それだけやっても、寛平年間(889年〜897年)以後は1年で50万枚しか納入できませんでした。目標値マイナス1,050万枚。焼け石に水です。

延喜通宝の鋳造命令に困った鋳銭司は、ついに禁断の手段を用います。現在の我々がつかっている10円玉は、強度を増すために銅95%・亜鉛・3〜4%・錫1〜2%を混ぜた合金を用いていますが、これを銅と言い張っています。「ならば極力銅を使わない合金で銭を作って、それを銅銭と言い張ろう」これが、平安時代鋳銭司の出した結論でした。

明治44(1911)年、造幣局の甲賀宣政博士による延喜通宝の成分分析データが残っております。

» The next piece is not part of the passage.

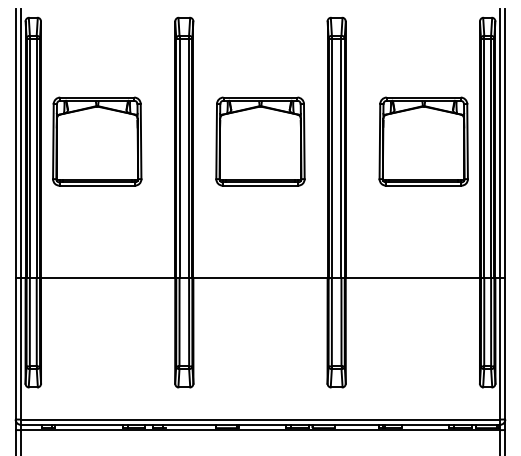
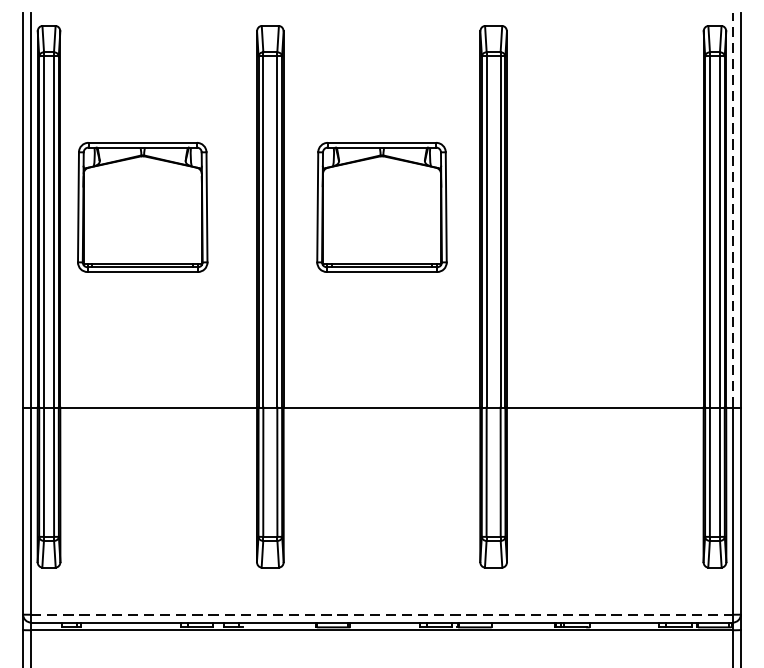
part: (423, 141) -> (620, 207), removed
line: (499, 143) -> (732, 210), solid -> dashed
line: (260, 419) -> (382, 614), solid -> dashed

延喜通宝は鋳造期間が長期にわたるため、成分のブレも大きいのですが、初期、すなわち延喜年間につくられたと見られるものは、銅73.2%・鉛、その他26.8%とそれなりですが、末期に鋳造されたものになると、銅3.16%に対して鉛93.39%、その他雑成分3.48%とほぼ純鉛銭といっても過言ではない品質となっています。

そもそも、何故銭貨に銅が用いられるのかというと、「固く丈夫」で、「腐食しにくい」からです。対して鉛は、「柔らかく」「腐食しやすい」という間逆の性質を持った金属です。柔らかい金属のため、鋳造後の文字もすぐに欠けてしまいます。延喜通宝は、発行当時から、文字がまともに読める銭は稀であったそうです。

延喜5(905)年に、醍醐・時平政権により編纂された、律令制の施行細則である『延喜式』には、本貨について以下のような記載が残っています。

「およそ銭文は一時でも明らかであればみな通用せしめる。もし撰銭を行う者があれば、状に従って科責する」

延喜通宝は、あまりにもの状態の悪さで、受け取り拒否が相次いだのでしょう。そのため、延喜通宝という文字のどれか一字でも判読できれば、それは1文として使えという事をわざわざ明文化する必要があったのです。もし、撰銭(銭を選別し受け取りを拒否したり、1文以下の価値で取り扱うこと)を行えば罰するとまで記さなければならないくらい……。

それでも、本貨幣は顧みられる事もなく51年間も鋳造され続けました。そのため、平安時代に発行された貨幣としては現存数がもっとも多い一枚となっています。